Required action: The first line of the entries through the line bearing "Sự ủy nhiệm vững chắc để đảm bảo trải": copy these lines exactly and return nothing else.

Source information:
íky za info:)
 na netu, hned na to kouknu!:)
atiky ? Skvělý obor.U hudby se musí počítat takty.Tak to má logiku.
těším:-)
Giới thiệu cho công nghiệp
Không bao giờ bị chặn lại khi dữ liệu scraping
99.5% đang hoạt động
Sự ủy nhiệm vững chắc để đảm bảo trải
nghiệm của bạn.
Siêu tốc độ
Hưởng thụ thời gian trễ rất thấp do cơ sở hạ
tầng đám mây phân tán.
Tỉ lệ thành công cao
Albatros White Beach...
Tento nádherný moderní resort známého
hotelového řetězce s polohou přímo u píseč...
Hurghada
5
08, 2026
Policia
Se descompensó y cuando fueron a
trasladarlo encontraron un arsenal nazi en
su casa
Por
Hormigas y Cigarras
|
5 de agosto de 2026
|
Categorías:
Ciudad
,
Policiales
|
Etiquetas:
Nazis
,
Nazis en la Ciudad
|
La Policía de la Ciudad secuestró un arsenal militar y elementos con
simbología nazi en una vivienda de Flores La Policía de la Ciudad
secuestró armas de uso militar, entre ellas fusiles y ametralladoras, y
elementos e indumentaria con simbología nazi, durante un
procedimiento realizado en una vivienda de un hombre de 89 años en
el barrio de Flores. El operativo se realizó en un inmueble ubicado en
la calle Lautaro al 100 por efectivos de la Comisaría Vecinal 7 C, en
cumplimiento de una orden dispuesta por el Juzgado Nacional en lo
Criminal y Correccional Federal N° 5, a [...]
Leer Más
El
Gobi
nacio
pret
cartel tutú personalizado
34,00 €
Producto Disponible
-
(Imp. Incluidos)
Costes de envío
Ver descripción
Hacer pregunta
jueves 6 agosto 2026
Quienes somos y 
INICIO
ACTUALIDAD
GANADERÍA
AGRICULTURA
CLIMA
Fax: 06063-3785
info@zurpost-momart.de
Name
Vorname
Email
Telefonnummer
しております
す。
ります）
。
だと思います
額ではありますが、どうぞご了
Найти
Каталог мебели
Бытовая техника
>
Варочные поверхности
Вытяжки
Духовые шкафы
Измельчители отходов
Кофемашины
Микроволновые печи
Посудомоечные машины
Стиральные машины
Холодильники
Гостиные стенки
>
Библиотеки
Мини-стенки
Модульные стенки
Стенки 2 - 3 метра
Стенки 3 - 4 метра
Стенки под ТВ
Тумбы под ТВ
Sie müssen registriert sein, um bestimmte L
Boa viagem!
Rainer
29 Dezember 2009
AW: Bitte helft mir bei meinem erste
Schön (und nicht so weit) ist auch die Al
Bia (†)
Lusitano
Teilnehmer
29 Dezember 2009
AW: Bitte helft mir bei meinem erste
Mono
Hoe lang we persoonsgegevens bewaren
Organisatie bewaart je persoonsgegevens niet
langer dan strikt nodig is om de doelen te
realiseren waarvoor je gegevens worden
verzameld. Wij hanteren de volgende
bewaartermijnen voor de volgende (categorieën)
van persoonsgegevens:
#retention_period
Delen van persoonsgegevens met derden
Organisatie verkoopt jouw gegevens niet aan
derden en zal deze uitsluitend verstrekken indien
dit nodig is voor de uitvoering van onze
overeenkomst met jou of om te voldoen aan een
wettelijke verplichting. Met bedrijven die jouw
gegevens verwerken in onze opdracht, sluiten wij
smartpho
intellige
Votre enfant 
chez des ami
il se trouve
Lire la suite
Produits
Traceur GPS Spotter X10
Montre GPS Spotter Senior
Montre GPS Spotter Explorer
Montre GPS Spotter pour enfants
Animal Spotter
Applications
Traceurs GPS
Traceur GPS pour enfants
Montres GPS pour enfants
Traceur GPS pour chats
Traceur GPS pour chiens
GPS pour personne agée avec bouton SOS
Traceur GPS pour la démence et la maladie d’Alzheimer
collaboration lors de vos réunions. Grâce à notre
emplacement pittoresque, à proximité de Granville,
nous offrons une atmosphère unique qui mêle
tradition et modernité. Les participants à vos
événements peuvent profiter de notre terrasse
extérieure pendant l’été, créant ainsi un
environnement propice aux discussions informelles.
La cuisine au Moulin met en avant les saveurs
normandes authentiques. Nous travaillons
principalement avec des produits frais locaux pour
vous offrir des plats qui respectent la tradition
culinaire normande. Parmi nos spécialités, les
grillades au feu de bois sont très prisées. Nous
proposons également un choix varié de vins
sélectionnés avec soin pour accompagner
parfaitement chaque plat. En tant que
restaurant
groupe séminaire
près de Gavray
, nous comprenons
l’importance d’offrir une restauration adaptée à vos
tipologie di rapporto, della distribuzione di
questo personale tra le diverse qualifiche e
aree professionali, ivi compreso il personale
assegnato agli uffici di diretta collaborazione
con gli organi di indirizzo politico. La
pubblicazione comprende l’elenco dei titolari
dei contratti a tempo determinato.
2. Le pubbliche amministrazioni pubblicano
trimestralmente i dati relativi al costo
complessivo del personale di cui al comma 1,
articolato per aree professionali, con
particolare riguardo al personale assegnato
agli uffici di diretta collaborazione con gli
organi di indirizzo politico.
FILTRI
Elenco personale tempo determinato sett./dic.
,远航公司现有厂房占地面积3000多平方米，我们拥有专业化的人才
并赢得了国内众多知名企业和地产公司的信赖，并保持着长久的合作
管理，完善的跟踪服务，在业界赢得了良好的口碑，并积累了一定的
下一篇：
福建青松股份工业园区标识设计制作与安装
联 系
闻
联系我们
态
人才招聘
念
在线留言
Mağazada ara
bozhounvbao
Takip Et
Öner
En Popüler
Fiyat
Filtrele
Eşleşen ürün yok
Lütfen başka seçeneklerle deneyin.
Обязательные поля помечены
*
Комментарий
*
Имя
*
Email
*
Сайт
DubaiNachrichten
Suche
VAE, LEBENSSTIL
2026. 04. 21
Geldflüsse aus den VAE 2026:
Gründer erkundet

Output for this exercise:
íky za info:)
 na netu, hned na to kouknu!:)
atiky ? Skvělý obor.U hudby se musí počítat takty.Tak to má logiku.
těším:-)
Giới thiệu cho công nghiệp
Không bao giờ bị chặn lại khi dữ liệu scraping
99.5% đang hoạt động
Sự ủy nhiệm vững chắc để đảm bảo trải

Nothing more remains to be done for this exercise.